Redebeitrag der Abgeordneten Gisela Kallenbach zu den Beschlussempfehlungen des Wirtschaftsausschusses zu "Operationelles Programm des Freistaates Sachsen für den Europäischen Sozialfonds (ESF) und den Europäischen Fonds für regionale Entwicklung (EFRE) in der Förderperiode 2014-2020" (Drs. 5/14070 und Drs. 5/14071)

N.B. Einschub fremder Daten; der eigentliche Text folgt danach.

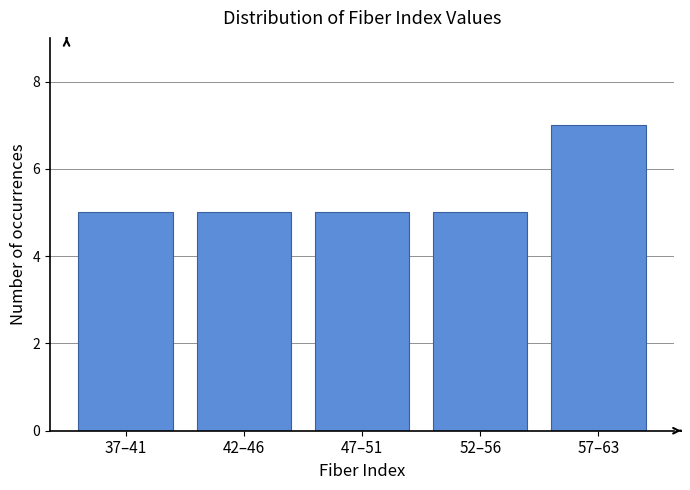

Reading right to left, what are all the values shown in this chart?

57–63=7	52–56=5	47–51=5	42–46=5	37–41=5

95. Sitzung des Sächsischen Landtages, 10. April 2014, TOP 6
– Es gilt das gesprochene Wort –
Sehr geehrter Herr Präsident,
meine Damen und Herren,
es freut mich, dass wir die Gelegenheit haben, über die Operationellen Programme 2014 bis 2020 zu diskutieren. Dass wir heute über den Stand der Programmplanung besser informiert sind als je zuvor, das feiern wir natürlich auch als grünen Erfolg, den wir 2008 vor dem Landesverfassungsgericht erstritten haben.
Mein Gesamteindruck ist: die Dokumente haben sich in der Qualität, Struktur und Aussagekraft im Vergleich zu den zurückliegenden Förderperioden klar verbessert. Die Konzentration auf weniger Ziele und der hohe Stellenwert für den Klimaschutz sind die Markenzeichen der neuen Förderperiode.
Ich werte es als Erfolg, dass die noch im November 2013 geplanten 160 Millionen Euro für Straßen-Neubauvorhaben auf Druck der EU-Kommission gestrichen wurden. Wir schlagen vor, dass die nun "freien Mittel" teilweise für die Verbesserung der Radverkehrsinfrastruktur eingesetzt werden.
Kurzum: Das EFRE-OP ist grüner als je zuvor. Aber: es ist uns lange nicht grün genug, weil es trotz vieler guter Ansätze auch viele Chancen nicht nutzt.
Stichwort Flächenverbrauch: Machen wir uns nichts vor: Mit dem Großteil des Geldes aus dem EFRE-Topf wird gebaut, Boden versiegelt, Energie und Ressourcen verbraucht. Wir erwarten, dass der Einsatz der EFRE-Fördermittel so gesteuert wird, dass keine oder eine möglichst geringe negative Umweltwirkung entsteht.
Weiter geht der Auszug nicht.